» **GEZEIGTER TEXTAUSZUG**
___
Fréjus

Jetzt sind wir zu zweit! Aller Unkenrufe zum Trotz kam die Easyjet-Maschine überpünktlich aus Berlin in Nizza an. Es war ein freudiges Wiedersehen nach fast zweieinhalb Monaten.
Es dauerte einige Zeit, bis wir mit dem schweren Koffer aus den (gefühlt) zwanziger Jahren und ohne Rollen am Camper waren, den ich in einiger Entfernung zum Flughafen abgestellt hatte. Unser Ziel lag bei Fréjus, etwa 70 Kilometer entfernt an der Küste Richtung Marseille. Es wurde wieder zu einer Geduldsprobe, ich glaube, dass ich selten an einem Tag für so wenige Kilometer so viel Zeit gebraucht habe. Erst weit nach sieben Uhr abends kamen wir auf dem Campingplatz an, mussten uns noch gegen einige ältere Holländer durchsetzen, die sich bemühten, ganze Bereiche des Platzes abzusperren in Erwartung von Wagenladungen von Freunden, die irgendwann in den nächsten Tagen ankommen würden. Also wirklich. Es ist im Grunde ein sehr lustiges und meist gut gelauntes Völkchen, wenn auf Reisen, völlig in ihrem Element. Auch hier fanden wir eine für alle Parteien brauchbare Lösung, die nicht in blauen Flecken endete wie wahrscheinlich mit manch anderen europäischen Landsleuten.

Bis spät in die Nacht saßen Nina und ich dann bei einigen Flaschen Wein vor dem Wohnwagen, redeten über alles, was man eben als Paar nach langer Zeit beredet, unter anderem Dostojewskijs Schuld und Sühne, Verzeihung, die neue Übersetzung mit dem wenig poetisch klingenden Titel Verbrechen und Strafe. Es war das Buch, dass sie mir für diese Reise mitgegeben hatte. So wie jeder Bekannte, von dem ich ein Buch erbeten hatte, dass ich seiner Meinung nach auf der Fahrt lesen sollte. Von meinem Bruder bekam ich „High Fidelity“, auch eine interessante Wahl, denn mit jedem Titel haben mir die Freunde etwas sagen wollen. Über Raskolnikov bin ich mir übrigens noch nicht ganz schlüssig, immer die Frage betreffend, wie weit man bei der Verfolgung seiner Ideen gehen darf. Aber diese Antwort wird mein Leben irgendwann geben und in der Rücksicht darauf von anderen gegeben werden können.
___
» **ZU LÖSENDE AUFGABEN**
1 – Schreibe aus dem Reisebericht über Fréjus den Abschnitt wortgetreu ab, der mit den Worten „Jetzt sind wir“ beginnt und mit „fast zweieinhalb Monaten.“ endet.
2 – Nenne das Buch, das laut dem Reisebericht über Fréjus vom Bruder für die Fahrt kam.

» **AUSGANGSDATEN**
___
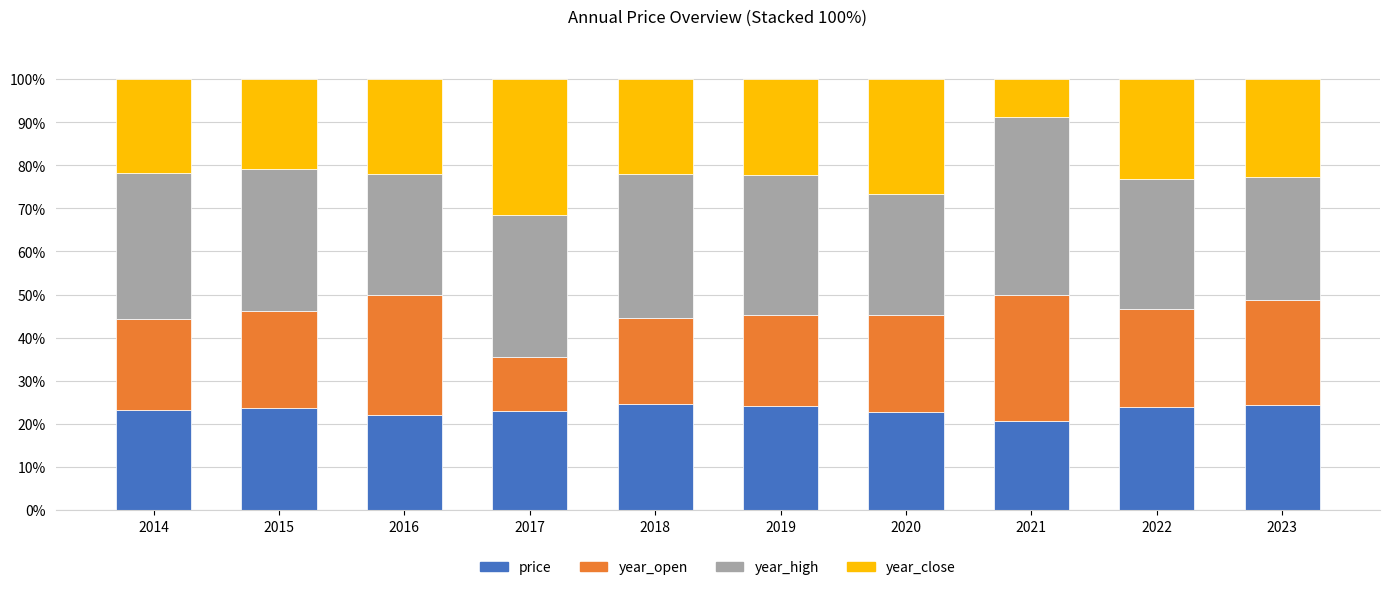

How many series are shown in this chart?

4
___
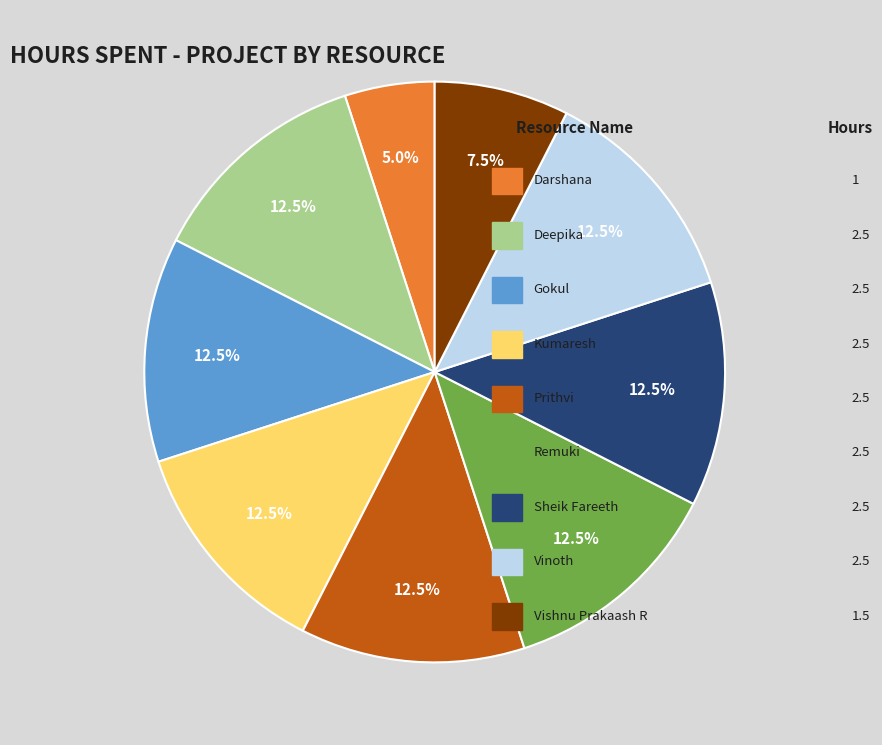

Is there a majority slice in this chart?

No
___
» **LÖSUNGEN ZUR ÜBUNG**
1 –
Jetzt sind wir zu zweit! Aller Unkenrufe zum Trotz kam die Easyjet-Maschine überpünktlich aus Berlin in Nizza an. Es war ein freudiges Wiedersehen nach fast zweieinhalb Monaten.

2 – „High Fidelity“